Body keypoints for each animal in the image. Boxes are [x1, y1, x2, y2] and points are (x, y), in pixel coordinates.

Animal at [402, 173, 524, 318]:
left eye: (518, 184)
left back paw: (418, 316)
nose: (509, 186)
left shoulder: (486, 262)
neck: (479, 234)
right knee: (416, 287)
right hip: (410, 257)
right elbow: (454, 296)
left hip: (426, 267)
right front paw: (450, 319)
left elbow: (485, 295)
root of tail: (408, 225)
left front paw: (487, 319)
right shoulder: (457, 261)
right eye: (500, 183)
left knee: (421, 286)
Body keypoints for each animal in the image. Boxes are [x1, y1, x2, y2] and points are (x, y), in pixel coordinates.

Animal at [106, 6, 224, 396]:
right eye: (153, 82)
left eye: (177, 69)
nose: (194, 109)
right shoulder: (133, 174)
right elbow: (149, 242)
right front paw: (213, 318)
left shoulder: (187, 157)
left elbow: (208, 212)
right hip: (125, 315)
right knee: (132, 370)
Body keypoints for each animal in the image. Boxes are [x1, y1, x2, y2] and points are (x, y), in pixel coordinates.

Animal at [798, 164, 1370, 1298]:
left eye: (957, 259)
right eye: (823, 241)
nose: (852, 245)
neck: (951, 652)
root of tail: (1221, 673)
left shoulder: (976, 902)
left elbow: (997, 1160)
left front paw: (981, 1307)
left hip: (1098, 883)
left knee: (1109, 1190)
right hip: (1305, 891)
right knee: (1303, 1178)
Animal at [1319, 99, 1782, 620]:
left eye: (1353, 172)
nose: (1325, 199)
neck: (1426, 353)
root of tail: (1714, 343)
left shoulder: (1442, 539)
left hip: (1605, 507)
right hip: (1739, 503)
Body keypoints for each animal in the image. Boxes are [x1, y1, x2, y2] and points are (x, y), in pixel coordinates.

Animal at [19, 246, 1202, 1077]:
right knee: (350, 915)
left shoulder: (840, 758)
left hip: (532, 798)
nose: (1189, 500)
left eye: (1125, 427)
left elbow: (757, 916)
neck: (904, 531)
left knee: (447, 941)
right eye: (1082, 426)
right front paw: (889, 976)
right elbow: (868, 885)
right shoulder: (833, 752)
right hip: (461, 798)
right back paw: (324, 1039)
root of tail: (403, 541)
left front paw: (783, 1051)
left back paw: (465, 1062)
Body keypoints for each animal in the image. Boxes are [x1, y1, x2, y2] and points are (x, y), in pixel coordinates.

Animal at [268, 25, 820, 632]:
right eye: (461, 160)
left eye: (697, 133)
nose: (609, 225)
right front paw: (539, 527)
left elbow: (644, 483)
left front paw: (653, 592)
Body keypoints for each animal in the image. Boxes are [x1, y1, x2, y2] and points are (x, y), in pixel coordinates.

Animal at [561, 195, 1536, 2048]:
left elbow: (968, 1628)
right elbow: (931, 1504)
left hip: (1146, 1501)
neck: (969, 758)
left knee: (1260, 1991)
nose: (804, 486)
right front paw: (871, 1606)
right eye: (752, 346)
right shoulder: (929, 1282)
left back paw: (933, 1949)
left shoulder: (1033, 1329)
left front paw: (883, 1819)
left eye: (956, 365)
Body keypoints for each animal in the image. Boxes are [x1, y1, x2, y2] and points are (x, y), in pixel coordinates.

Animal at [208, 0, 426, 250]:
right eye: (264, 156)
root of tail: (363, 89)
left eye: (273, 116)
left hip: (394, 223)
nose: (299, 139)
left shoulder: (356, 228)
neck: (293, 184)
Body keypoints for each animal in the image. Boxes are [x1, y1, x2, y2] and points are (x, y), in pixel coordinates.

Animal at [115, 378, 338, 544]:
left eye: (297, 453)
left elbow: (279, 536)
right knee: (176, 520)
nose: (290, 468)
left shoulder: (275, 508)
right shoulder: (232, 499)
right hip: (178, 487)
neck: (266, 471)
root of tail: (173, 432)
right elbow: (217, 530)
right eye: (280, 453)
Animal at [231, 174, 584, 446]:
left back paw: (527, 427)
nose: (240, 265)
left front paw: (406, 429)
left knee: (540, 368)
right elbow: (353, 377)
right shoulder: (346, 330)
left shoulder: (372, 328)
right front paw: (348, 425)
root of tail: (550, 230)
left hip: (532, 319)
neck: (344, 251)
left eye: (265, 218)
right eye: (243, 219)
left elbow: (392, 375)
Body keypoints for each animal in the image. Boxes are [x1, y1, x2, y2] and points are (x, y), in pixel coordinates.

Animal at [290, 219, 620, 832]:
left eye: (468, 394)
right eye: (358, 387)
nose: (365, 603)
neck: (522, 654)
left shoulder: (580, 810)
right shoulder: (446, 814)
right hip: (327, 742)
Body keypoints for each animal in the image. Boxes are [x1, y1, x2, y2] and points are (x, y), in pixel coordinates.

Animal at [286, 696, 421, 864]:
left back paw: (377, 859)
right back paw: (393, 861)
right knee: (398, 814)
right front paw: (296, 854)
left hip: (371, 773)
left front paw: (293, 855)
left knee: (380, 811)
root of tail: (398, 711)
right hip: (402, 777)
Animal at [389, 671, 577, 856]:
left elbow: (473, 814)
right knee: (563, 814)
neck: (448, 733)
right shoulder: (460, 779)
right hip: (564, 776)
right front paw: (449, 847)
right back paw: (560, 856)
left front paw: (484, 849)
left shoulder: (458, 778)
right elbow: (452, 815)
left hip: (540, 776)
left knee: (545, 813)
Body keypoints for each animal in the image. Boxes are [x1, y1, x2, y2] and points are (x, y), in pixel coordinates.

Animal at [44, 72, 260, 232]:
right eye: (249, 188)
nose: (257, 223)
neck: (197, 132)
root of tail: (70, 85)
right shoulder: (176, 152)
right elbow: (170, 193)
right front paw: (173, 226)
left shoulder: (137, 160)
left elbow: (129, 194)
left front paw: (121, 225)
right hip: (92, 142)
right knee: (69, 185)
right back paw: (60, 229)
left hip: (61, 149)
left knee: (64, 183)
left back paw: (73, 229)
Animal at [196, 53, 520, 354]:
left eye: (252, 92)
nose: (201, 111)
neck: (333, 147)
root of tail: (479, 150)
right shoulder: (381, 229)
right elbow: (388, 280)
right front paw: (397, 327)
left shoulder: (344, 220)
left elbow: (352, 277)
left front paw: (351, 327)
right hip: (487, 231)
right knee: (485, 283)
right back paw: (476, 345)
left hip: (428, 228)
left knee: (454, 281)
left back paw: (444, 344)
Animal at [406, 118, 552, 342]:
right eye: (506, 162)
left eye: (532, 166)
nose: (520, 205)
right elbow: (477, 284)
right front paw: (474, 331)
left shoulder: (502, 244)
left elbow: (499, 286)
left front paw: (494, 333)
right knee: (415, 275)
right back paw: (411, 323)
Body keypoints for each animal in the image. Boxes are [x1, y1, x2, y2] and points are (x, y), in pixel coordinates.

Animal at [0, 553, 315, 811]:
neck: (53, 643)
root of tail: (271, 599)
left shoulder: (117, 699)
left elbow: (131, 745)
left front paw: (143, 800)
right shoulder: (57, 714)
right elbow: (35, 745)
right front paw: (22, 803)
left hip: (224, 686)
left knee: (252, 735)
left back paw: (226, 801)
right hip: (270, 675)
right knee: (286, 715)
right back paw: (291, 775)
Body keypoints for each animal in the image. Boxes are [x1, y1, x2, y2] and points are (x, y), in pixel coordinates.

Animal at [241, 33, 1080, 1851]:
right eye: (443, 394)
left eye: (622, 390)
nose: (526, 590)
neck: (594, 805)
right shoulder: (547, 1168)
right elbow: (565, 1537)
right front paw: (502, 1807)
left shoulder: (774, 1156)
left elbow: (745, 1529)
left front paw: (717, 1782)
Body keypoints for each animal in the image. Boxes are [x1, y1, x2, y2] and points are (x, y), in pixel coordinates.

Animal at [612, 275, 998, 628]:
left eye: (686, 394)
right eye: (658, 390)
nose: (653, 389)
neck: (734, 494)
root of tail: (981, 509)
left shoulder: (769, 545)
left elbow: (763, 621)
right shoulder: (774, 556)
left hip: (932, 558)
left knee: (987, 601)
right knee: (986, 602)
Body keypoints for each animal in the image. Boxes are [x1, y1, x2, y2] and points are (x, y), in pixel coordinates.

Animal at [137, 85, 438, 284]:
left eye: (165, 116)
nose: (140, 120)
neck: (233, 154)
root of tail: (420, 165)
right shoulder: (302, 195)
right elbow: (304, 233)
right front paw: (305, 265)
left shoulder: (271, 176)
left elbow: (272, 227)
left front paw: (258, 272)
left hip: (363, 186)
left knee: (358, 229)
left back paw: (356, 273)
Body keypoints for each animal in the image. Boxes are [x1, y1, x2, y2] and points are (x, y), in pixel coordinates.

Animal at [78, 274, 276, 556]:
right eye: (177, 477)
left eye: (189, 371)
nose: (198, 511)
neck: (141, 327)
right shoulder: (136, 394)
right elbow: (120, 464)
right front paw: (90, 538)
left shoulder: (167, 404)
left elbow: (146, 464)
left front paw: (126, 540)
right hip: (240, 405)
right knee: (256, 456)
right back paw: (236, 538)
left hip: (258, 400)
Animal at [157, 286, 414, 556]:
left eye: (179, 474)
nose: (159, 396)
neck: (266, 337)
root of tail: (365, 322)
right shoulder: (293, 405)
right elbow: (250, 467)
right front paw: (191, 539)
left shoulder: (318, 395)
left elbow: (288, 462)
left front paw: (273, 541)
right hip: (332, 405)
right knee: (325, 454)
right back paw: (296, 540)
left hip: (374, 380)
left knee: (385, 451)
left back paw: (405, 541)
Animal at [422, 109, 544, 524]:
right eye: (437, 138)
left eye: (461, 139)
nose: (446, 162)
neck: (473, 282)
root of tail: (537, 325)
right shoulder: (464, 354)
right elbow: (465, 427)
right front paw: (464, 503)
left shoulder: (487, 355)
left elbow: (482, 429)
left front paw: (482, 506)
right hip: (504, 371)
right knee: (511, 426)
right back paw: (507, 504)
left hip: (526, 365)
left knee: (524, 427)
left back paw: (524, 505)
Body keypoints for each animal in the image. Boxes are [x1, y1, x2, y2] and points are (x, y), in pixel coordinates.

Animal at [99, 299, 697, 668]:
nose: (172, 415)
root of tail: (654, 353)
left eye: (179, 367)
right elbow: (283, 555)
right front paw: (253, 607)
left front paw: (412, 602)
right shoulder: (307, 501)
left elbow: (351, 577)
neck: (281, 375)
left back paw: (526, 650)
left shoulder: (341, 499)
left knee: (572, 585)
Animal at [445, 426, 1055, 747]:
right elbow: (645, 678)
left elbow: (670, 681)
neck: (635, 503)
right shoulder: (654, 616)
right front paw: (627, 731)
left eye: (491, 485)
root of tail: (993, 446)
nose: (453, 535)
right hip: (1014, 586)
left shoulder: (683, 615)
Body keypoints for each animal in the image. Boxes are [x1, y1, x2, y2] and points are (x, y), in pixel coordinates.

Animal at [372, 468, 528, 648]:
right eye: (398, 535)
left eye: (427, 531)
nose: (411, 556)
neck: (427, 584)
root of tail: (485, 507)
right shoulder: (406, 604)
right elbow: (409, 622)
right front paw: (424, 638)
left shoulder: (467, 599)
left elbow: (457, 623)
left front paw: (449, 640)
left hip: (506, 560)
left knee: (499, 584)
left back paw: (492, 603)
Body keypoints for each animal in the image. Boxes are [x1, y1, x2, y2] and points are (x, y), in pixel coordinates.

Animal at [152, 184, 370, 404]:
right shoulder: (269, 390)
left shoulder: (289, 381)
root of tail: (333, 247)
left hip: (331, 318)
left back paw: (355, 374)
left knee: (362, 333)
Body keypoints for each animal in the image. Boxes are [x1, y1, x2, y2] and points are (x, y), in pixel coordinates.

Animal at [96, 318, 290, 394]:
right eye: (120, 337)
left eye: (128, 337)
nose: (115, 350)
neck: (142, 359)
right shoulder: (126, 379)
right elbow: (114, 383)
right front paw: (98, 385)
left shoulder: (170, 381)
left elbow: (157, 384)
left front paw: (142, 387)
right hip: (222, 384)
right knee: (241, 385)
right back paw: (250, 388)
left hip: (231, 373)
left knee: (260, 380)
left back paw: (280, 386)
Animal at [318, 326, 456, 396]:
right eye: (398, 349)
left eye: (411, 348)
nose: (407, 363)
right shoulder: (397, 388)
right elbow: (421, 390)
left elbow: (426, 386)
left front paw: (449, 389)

****

** Task to complete **
Scan the entries above for the line containing "nose: (520, 205)", and copy it and all lines after it exactly, down to and including the line containing "left front paw: (143, 800)".

** Response to the exercise **
nose: (520, 205)
right elbow: (477, 284)
right front paw: (474, 331)
left shoulder: (502, 244)
left elbow: (499, 286)
left front paw: (494, 333)
right knee: (415, 275)
right back paw: (411, 323)
Body keypoints for each animal in the image. Boxes are [x1, y1, x2, y2] and points are (x, y), in pixel coordinates.

Animal at [0, 553, 315, 811]:
neck: (53, 643)
root of tail: (271, 599)
left shoulder: (117, 699)
left elbow: (131, 745)
left front paw: (143, 800)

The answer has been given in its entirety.